Strangle a Loaf of Italian Bread
By Denise Dietz

Five Star, $25.95
ISBN: 978-1-59414-760-9

There are several memorable portraits of female characters in this newest entry by Denise Dietz in the Ellie Bernstein/Lt. Peter Miller mystery series. The first, of course, is Ellie herself, now 41 years old and divorced, and after eleven months closer to matrimony with her cop boyfriend, Peter Miller. The second is Sarah Leibowitz, now known to one and all as Sara Lee - the old advertising jingle "Nobody doesn't like Sara Lee" kept playing in my head, because that obviously doesn't apply to this Sara Lee, as she is strangled one night with her waitress uniform necktie, her body found in the alley behind the restaurant where she worked. It would appear that the list of those who didn't like Sara Lee is not a short one. The case is assigned to Lt. Miller, and Ellie does her usual thing of conducting her own investigation. [She reasons that she has been solving fictitious mysteries her whole life, so why not?] They both have even more to engage them when another body is found.

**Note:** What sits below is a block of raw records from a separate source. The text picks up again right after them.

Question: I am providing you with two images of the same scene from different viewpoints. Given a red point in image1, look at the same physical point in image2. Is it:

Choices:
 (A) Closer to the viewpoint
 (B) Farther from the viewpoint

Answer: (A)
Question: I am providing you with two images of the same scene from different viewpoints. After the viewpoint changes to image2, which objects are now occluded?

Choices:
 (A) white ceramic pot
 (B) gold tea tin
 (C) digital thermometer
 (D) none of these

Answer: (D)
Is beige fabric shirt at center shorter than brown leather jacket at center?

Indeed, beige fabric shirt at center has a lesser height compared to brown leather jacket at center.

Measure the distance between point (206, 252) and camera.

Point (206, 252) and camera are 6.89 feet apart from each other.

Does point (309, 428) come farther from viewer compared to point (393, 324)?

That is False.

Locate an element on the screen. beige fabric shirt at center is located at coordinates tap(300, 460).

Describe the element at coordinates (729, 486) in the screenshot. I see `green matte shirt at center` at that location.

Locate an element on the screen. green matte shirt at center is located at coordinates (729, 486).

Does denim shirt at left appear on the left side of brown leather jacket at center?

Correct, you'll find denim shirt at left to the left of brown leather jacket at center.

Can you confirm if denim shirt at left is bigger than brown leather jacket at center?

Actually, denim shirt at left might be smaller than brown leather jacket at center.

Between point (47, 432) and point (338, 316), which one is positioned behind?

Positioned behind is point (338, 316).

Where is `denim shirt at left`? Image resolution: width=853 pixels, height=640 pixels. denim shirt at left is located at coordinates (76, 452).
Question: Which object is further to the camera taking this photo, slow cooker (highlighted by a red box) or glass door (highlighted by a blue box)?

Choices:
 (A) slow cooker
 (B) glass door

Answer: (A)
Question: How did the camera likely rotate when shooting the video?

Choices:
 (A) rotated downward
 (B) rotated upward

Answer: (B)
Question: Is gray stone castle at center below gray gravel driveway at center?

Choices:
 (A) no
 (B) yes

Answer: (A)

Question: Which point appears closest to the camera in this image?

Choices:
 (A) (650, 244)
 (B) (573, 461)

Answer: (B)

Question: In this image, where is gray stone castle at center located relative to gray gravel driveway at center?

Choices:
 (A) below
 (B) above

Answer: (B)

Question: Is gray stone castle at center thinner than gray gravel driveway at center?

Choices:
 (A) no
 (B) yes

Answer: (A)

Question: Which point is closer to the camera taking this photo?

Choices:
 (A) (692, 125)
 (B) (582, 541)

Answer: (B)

Complicating Ellie's quest to find the killer is her temporary dog-sitting job, taken on as a favor to one of her diet-club members, Rachel Lester, ostensibly visiting an ostensibly ill sister in Houston, but who is actually taking a breather from her marriage to a cheating husband in a Pike's Peak cabin not that far from Colorado Springs, where Ellie et al reside.

Animals abound in the book, from Ellie's black Persian cat, Jackie Robinson; Rachel's border collie; a fictional menagerie of seven cats, named for the days of the week; Ellie's mother's six cats, charmingly named Danielle Steele, Victoria Gordon, Nora Roberts, Lorna Ann Jakes, Maggie Osborne and Marty Blue, most of which names should be familiar to readers of the present novel. 'Charming' is one of the best ways to describe the entire novel, which presents an interesting plot, characters and dialogue instantly recognizable, and word coinage which took me aback at first, e.g., "torridity" and "causticity," but which grew on me as the book went on - they may be actual words, for all I know..

Food figures prominently in the book. The narrative is lightly sprinkled with recipes, and many of the characters are of the weight-conscious variety, as might be expected in a series where the female protagonist is the head of a local Weight Winners diet club. [The title is derived from a line by the late Gilda Radner, a worthy muse: "Eating is self-punishment, punish the food instead. Strangle a loaf of Italian bread . . ."] Ya gotta love it.